Science officer: ‘J&J vaccine pause is good science’

Coronavirus

'It shows how protective our public health and science system is'

PORTLAND, Ore. (KOIN) — One-quarter of all Americans are now vaccinated against COVID-19 with millions more being vaccinated every day. The current CDC pause on the Johnson & Johnson vaccine is out of an abundance of caution.

Dr. Alonzo Pugh, currently the chief science officer and Vice President at the Robert Wood Johnson Foundation in Princeton, said the entire development in the vaccine products is excellent science in action.

“That you could develop products with this kind of effectiveness this quickly and get them into emergency use authorization and that we have a monitoring system that is so good that this quickly, we can find the 1 in a million, 6 people out of 6 million vaccinated who had this rare blood disorder and are right now being able to determine what it is about those individuals that may have caused this risk, or if it is, or is not related to the vaccine,” Plough told KOIN 6 News.

Daily average of COVID cases in US since pandemic began
CDC – COVID data tracker

“So this J and J pause is good science.

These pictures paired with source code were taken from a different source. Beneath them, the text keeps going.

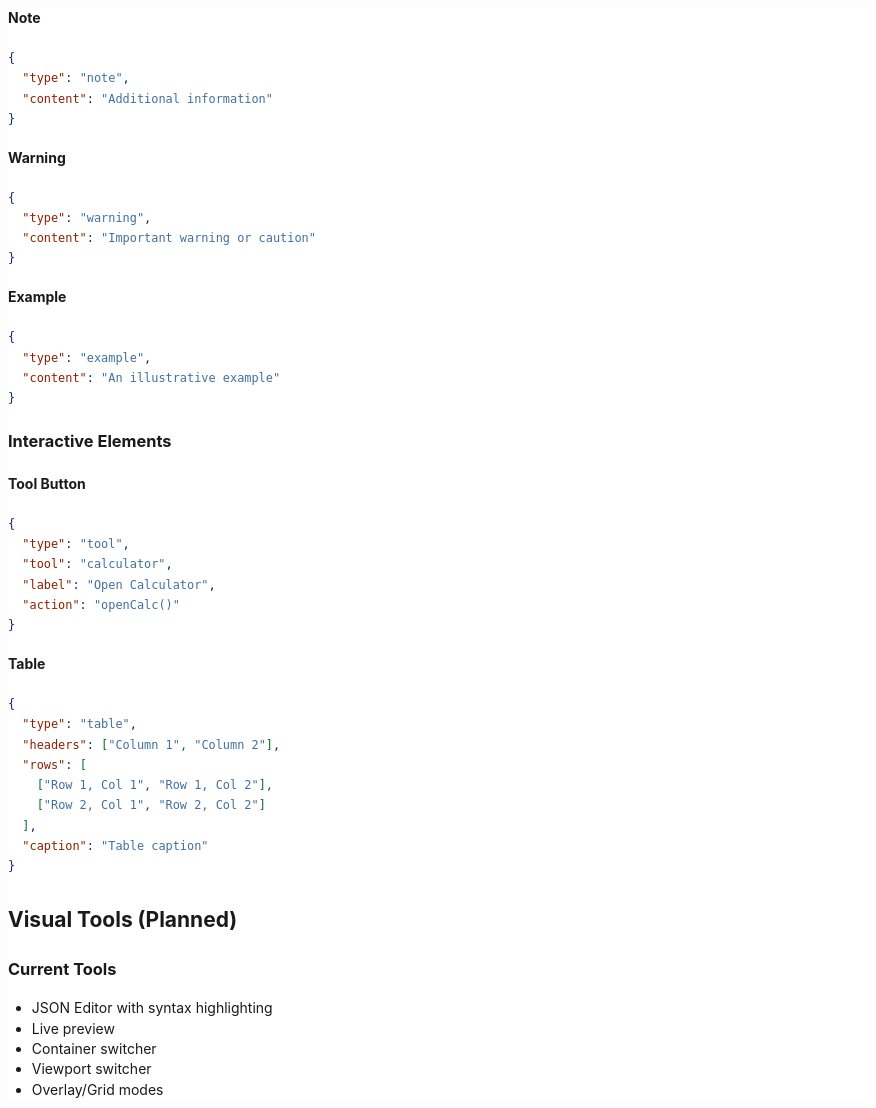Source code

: #### Note
```json
{
  "type": "note",
  "content": "Additional information"
}
```

#### Warning
```json
{
  "type": "warning",
  "content": "Important warning or caution"
}
```

#### Example
```json
{
  "type": "example",
  "content": "An illustrative example"
}
```

### Interactive Elements

#### Tool Button
```json
{
  "type": "tool",
  "tool": "calculator",
  "label": "Open Calculator",
  "action": "openCalc()"
}
```

#### Table
```json
{
  "type": "table",
  "headers": ["Column 1", "Column 2"],
  "rows": [
    ["Row 1, Col 1", "Row 1, Col 2"],
    ["Row 2, Col 1", "Row 2, Col 2"]
  ],
  "caption": "Table caption"
}
```

## Visual Tools (Planned)

### Current Tools
- JSON Editor with syntax highlighting
- Live preview
- Container switcher
- Viewport switcher
- Overlay/Grid modes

It shows how protective our public health and science system is. And that’s what you want to see. For anyone who was hesitant or fearful about vaccine might draw the wrong conclusion from this, that this is science not working. In fact, it’s just the opposite.”

The CDC said the blood clots were found in combination with low levels of blood platelets. All 6 cases were women between 18-48 and their symptoms happened within 6-14 days after the vaccination.

Plough, who spent a decade as the director of Public Health in Seattle and King County, said all humans have underlying health conditions. Scientists and doctors will look at each case to see if there was a link and to come up with protocols for any treatment — just as they did when they found rare cases of allergic reactions to the Pfizer vaccine.

He also said the variants of the virus are going to be the biggest hurdle we face to end the pandemic.

“The variants that are circulating around you, the states right now, the current studies show that the antibodies that are produced by the current vaccine products are protective against those variants,” Plough said. “The whole key to preventing variants, which is a real risk out there, is getting to herd immunity as fast as possible because viruses mutate. That’s what they do when there are susceptible people. So the whole thing that we need to do is make sure that we reduce the number of susceptible people.”

Humans are connected globally, he said, so our ability to get back to some kind of normal life relies on getting people in the most rural and remote places on other continents vaccinated.

Plough said he’s relieved the US is involved in helping make that happen.

“You know, we have done this globally with polio, with disease eradication efforts. We can do that again. And it’s just as important,” he said “As a long-time public health practitioner, I think we’ll get there.”

He doesn’t think the Johnson & Johnson pause will slow Oregon’s ability to reach herd immunity. The J&J vaccine is not the majority product in the state and Oregon’s health officials are already shifting people to the Moderna vaccine.